That’s when my stomach got a little weak, at that point. Because I thought yes, it’s very exciting, but it was also very scary. From that moment onwards I realized that things might be a little difficult from here on out. And they were.

Why was that your feeling? Why was that your initial response, in that moment?

Because I’ve now got the biggest album of all-time with a live record, and that’s six years worth of material, the live “best of”. The rules before my record came out, and then [Fleetwood Mac’s] Rumours, and Michael Jackson and all these huge selling records, was that you rushed back in and do another record straight away. That was where the mistake was made, to rush back in and do another. Because you’re [only] as good as your last record. We didn’t need to rush back in to do anything. I knew that I couldn’t do another live record, so I was going to have to go back into the studio …

I was right: everybody wanted me to rush and do another record, whereas my idea was to tour, tour the record worldwide, saturate the world which is what was happening at the time, I had nothing to do with that. But just go ’round the world and solidify that in places I’d never been, and then come back and wait a couple of years. Write some songs, you know?

I didn’t have that opportunity, because I didn’t, at that particular moment in time, I wasn’t in control of my own career because I didn’t want to be. I thought I’d better look to all these people that have all this experience. But no one had had the experience that I’d had. Which is: I’m now the biggest selling artist in the world and the rules went out the window. This is something completely different.

Basically, you had to make up new rules. The best thing would have been … Not that I wish to change anything, but I just wish that I’d had a couple years, and waited to put another record out.

I’m sitting here feeling so silly, because I’ve never thought of it in those terms. For most people, their first exposure to you was Frampton Comes Alive!, and it’s like someone releases a “best-of” or greatest hits album [for a debut album]. How do you follow that? I never thought about it like that.

I didn’t realize it at the time, either. No one did. Everyone thought “Oh, well just go do another record.” “OK. How do we do that? I haven’t got any songs right now. How long would you like to give me to do that?” “Well, you can do that in a couple of months.” No, you can’t.

So, that was my fear. Don’t get me wrong: I went out and had the biggest celebration that night, obviously. I did everything but call Carole King. I don’t think I did…

[laughs]

“Na, na, na na na.” [laughs] No, no. I’ve been such a huge fan all my life of Carol. Tapestry is …

That album is brilliant.

The all-time greatest, greatest. Now she has a Broadway show, and she is the most phenomenal songwriter.

So, yeah, it was a wonderful, scary moment.

Do you ever get sick of people like me asking you about Frampton Comes Alive!? You’ve made a lot of music over the years, but for most music fans that is the album that still defines you. Forty years later, do you ever get sick of that?

There was a stage, probably in the ’80s when I got a little sick of it. But then I realized that, like it or lump it, you know, when I do finally kick the bucket it’s going to read “Frampton drops dead”, it’s not going to say “Frampton Comes Alive” anymore.

[laughs] Right.

So, that will be the first: “Known for Frampton Comes Alive, Mr. Frampton Is Dead.”

That’s a great headline.

[laughs] Yeah, I wish I could be around to see the headline, to be honest. “Frampton drops dead — no worry of him ever coming alive again.”

No, I don’t mind talking about it, because I’m very proud of it. You know, if I was going to have a big hit — it’s such a great performance, great band, great songs, great solos from everybody. It was a near-perfect live record for me, for those who like my music, obviously. Obviously there were quite a few of them, so I never mind talking about it.

It’s like I never mind singing my hits onstage. Because I might not choose to do them every night if I didn’t know that there was a “google-eyed” look on everyone’s face when I did that special song that means so much to them personally, you know?

*Task description*. Print the part of the Frampton interview between "So, that was" and "wonderful, scary moment.", inclusive, with no changes. The data that comes next is taken from a separate, unrelated source.

*Excerpted records*.

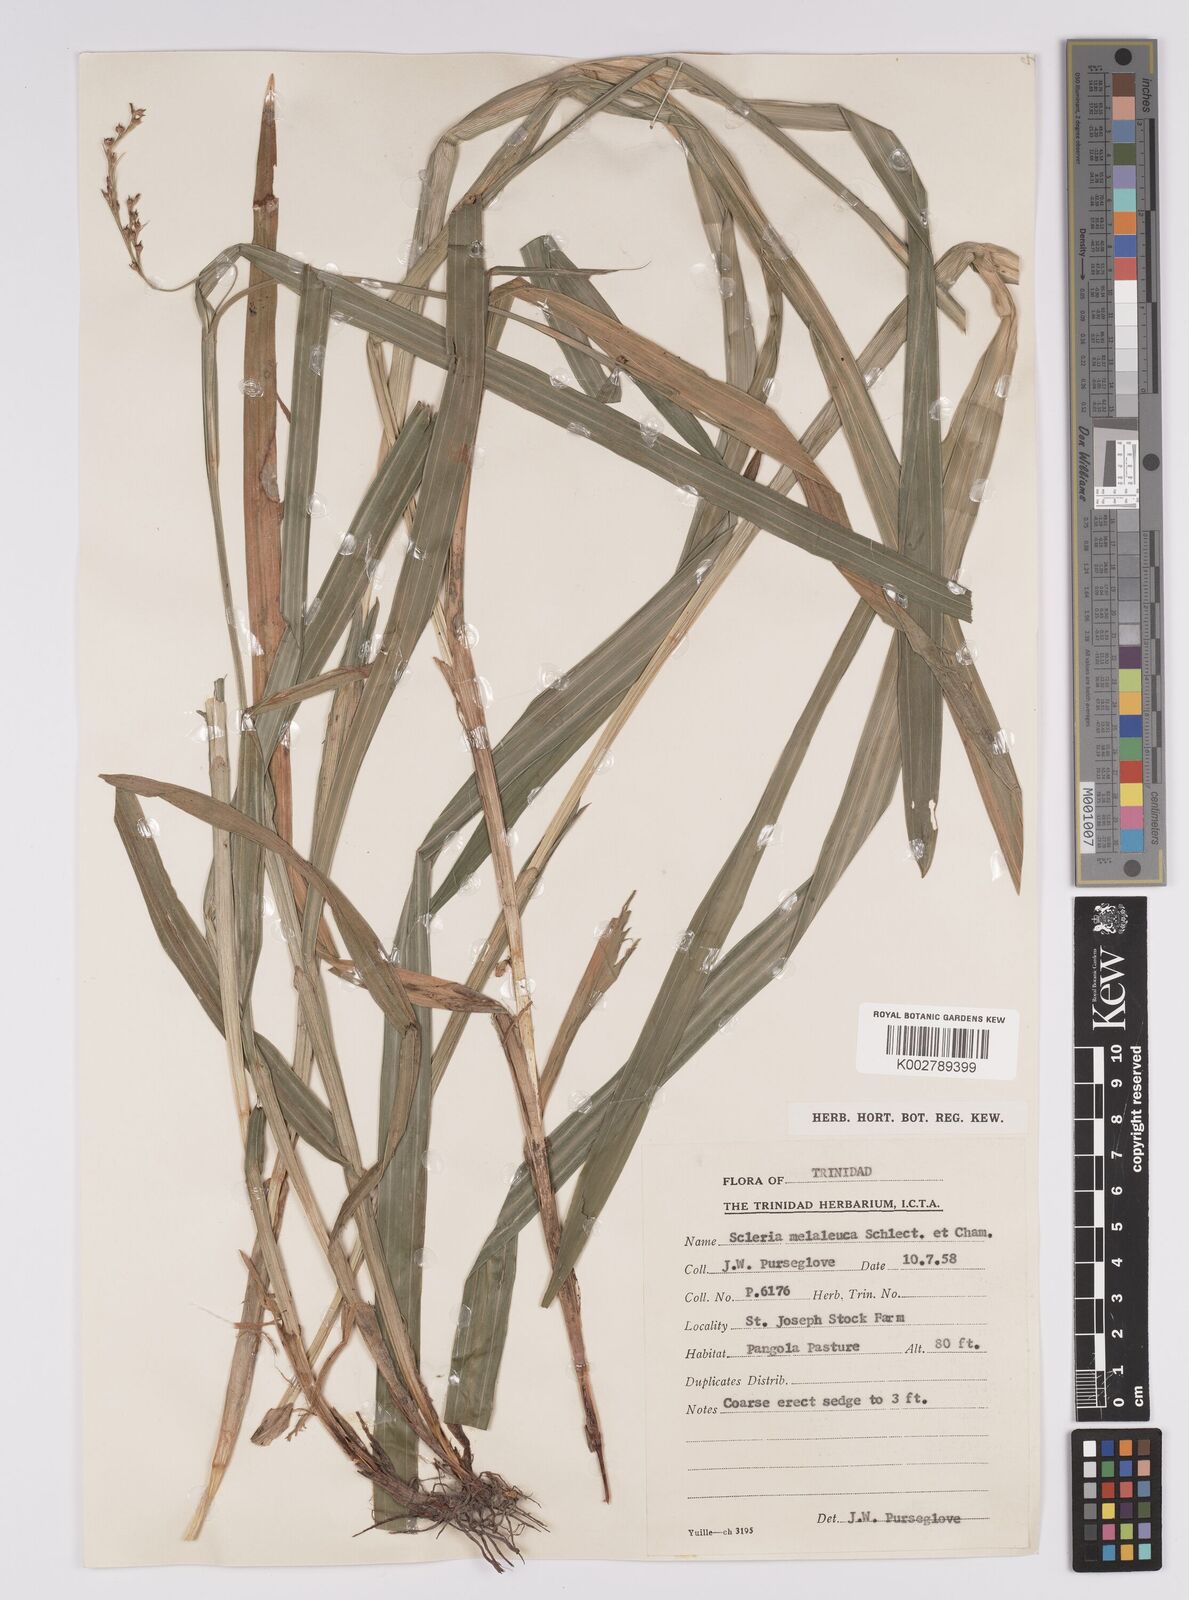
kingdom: Plantae
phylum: Tracheophyta
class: Liliopsida
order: Poales
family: Cyperaceae
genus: Scleria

*Finished task*.
So, that was my fear. Don’t get me wrong: I went out and had the biggest celebration that night, obviously. I did everything but call Carole King. I don’t think I did…

[laughs]

“Na, na, na na na.” [laughs] No, no. I’ve been such a huge fan all my life of Carol. Tapestry is …

That album is brilliant.

The all-time greatest, greatest. Now she has a Broadway show, and she is the most phenomenal songwriter.

So, yeah, it was a wonderful, scary moment.